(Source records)

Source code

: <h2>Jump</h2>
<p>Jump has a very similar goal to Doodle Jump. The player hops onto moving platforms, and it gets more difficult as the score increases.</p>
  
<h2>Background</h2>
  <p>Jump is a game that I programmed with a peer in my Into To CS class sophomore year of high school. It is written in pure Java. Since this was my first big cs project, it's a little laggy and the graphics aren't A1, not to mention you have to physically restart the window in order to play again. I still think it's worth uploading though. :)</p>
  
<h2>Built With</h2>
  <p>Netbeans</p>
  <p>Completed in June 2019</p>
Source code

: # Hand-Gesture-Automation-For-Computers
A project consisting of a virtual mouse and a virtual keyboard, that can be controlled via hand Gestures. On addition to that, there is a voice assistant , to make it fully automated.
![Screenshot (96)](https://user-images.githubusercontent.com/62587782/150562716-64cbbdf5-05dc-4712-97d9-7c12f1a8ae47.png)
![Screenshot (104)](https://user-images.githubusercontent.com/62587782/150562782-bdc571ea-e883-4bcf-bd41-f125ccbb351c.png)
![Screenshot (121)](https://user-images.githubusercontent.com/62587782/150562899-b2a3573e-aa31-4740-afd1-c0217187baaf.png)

## Job
Starting at the line with "<p>Completed in June 2019</p>", copy every line down to the last one above, exactly as written and with nothing else.

## Task solution
  <p>Completed in June 2019</p>
Source code

: # Hand-Gesture-Automation-For-Computers
A project consisting of a virtual mouse and a virtual keyboard, that can be controlled via hand Gestures. On addition to that, there is a voice assistant , to make it fully automated.
![Screenshot (96)](https://user-images.githubusercontent.com/62587782/150562716-64cbbdf5-05dc-4712-97d9-7c12f1a8ae47.png)
![Screenshot (104)](https://user-images.githubusercontent.com/62587782/150562782-bdc571ea-e883-4bcf-bd41-f125ccbb351c.png)
![Screenshot (121)](https://user-images.githubusercontent.com/62587782/150562899-b2a3573e-aa31-4740-afd1-c0217187baaf.png)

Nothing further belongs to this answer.